Couldn’t hurt, on any day, given some worrisome trends in Canada – though less here than in Europe – to demonize both Jews and Israel, particularly via the rubric of anti-Zionism, which anybody with half a brain recognizes for what it is: The same old anti-Semitism tarted up in sleazy pedantic finery.
But yesterday, at the Beth Emeth Bais Yehuda synagogue in North York, the most astonishing thing happened.
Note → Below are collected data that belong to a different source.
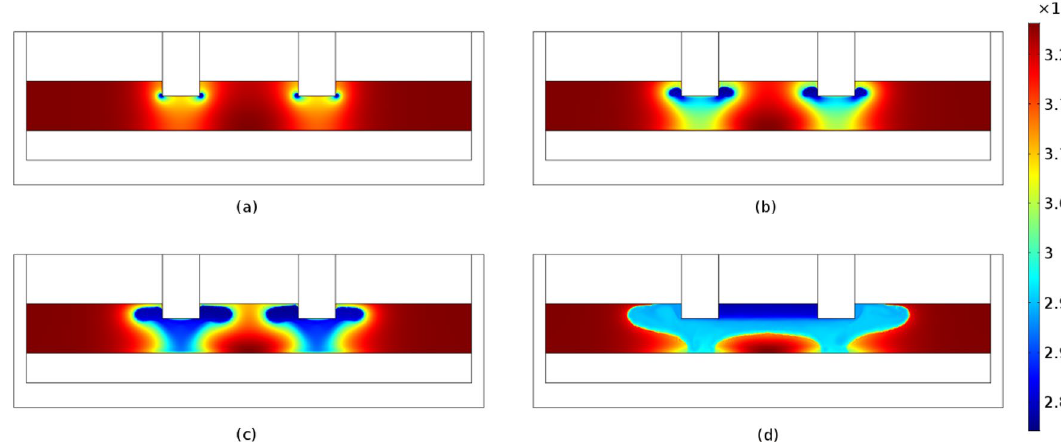
Figure 9. Distribution of slag density (kg/m 3 ) with respect to times of ( a ) 2500 s, ( b ) 5000 s, ( c ) 7500 s and ( d ) 10,000 s. As expected, these snapshots are inversely proportional to the temperature distributions (Fig. 7).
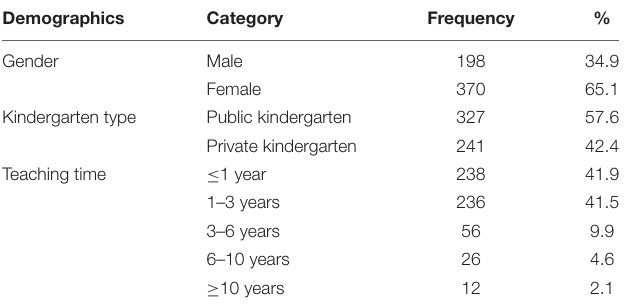
TABLE 1 | Demographics of the survey respondents ( N = 568).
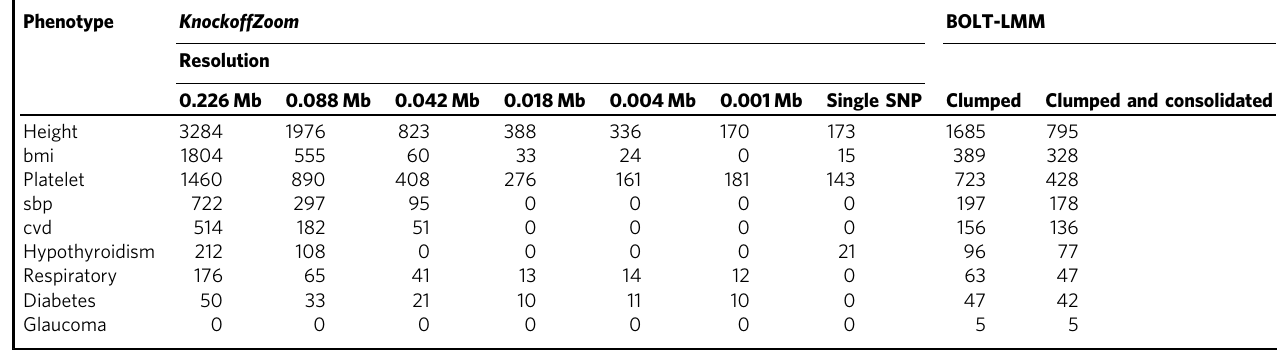
Table 1 Discoveries at different resolutions. Numbers of distinct fi ndings made by KnockoffZoom at different resolutions (FDR 0.1), on some phenotypes in the UK Biobank, compared with BOLT-LMM ( p values ≤ 5 × 10 − 8 ). Data from 350 k unrelated British individuals. The LMM discoveries are counted with two clumping heuristics, as in Fig.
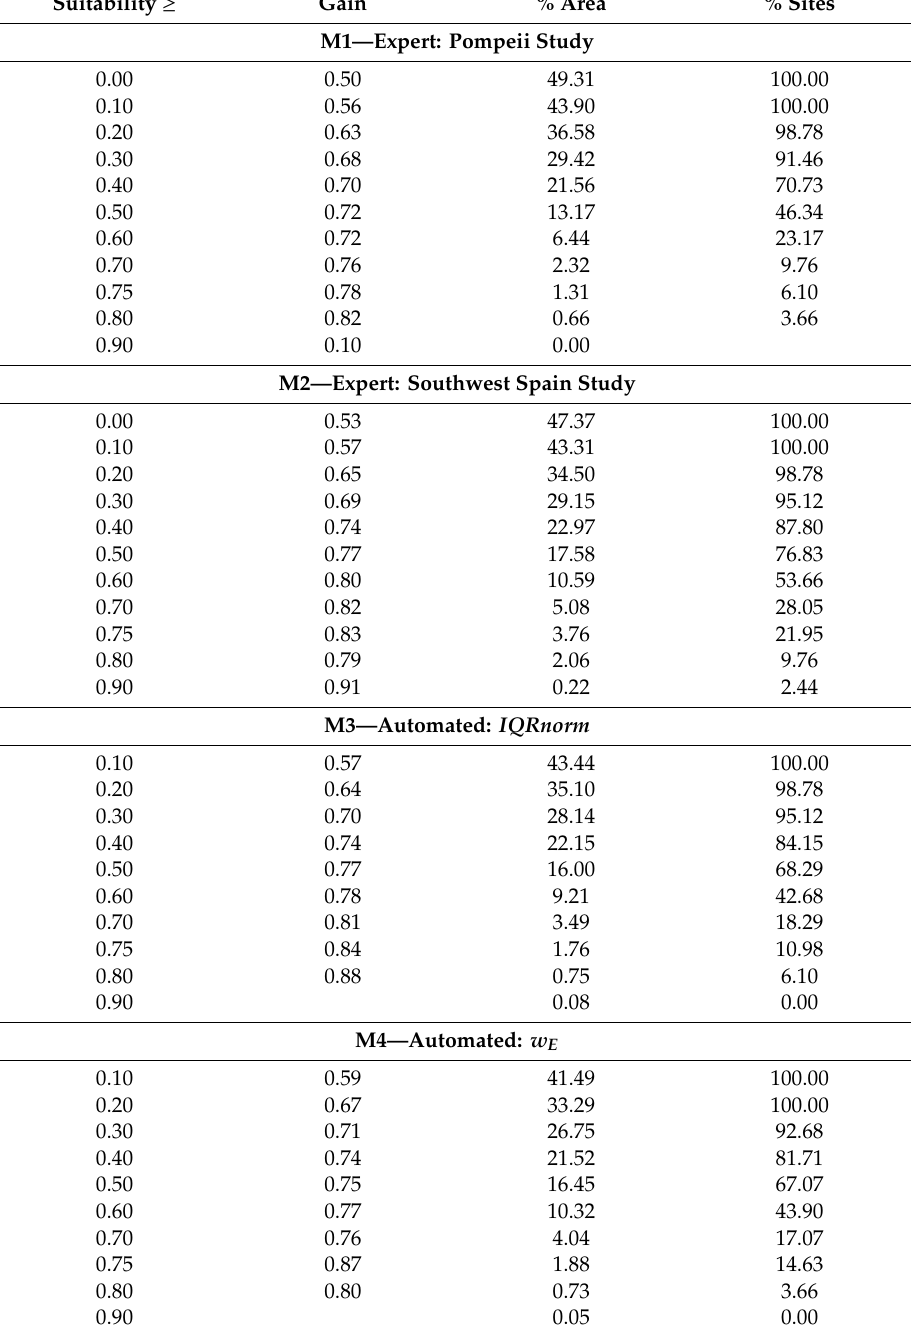
Table A3. Variable importance ranking of the predictive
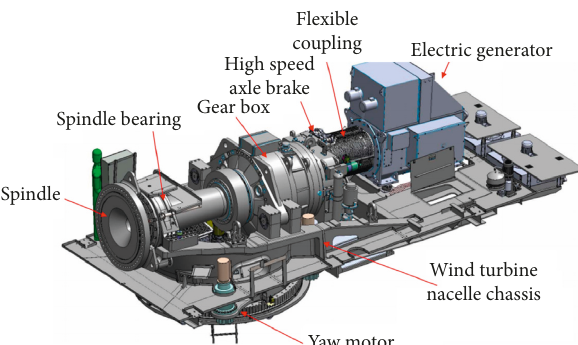
Figure 6: Motor drive system in pitch actuator.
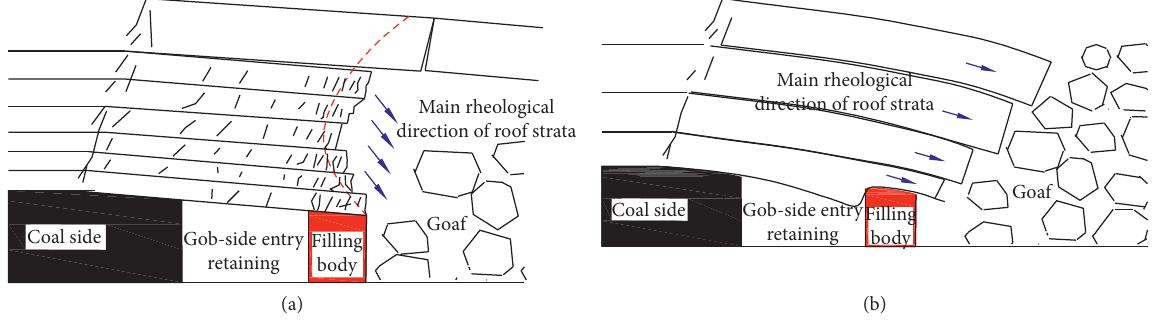
Figure 6: Failure types of the roof in the filling area. (a) Loose fractured roof and (b) rheoextrusion roof.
Leaders of Canada’s political parties got all gushy and goopy, practically falling over one another to show they love Jews – and Israel – best.
How gratifying this must have been for those assembled, and a wider constituency that has found itself besieged anew, bewildered and alarmed by the increasing brazenness of Jew-bashing in this country, a toxic debate that finds fertile soil in the political sludge of the Middle East.
There was Prime Minister Stephen Harper using the occasion to announce a new bill that would allow victims to sue perpetrators and sponsors of terrorism – whether individuals, organizations or foreign states – through Canadian courts, civilly.
And there was Liberal Leader Michael Ignatieff, sounding rather ticked that the Tories had thus pre-empted a private member’s bill on that very issue, which justice critic Irwin Cotler had planned to introduce in the Commons.
Jack Layton had no such bill in his back pocket – perhaps left it in his other pants – but was adamant that New Democrats stood four-square with the Canadian Jewish Congress as human-rights advocates, whilst denying that new-wave anti-Semitism is a phenomenon of the modern left.
The Green party’s Elizabeth May extolled Israel as “an exemplar of democracy” in the Middle East, while claiming violence in the region is fuelled by “petro-dollars to petro-dictators.” The Bloc called in sick and was excused.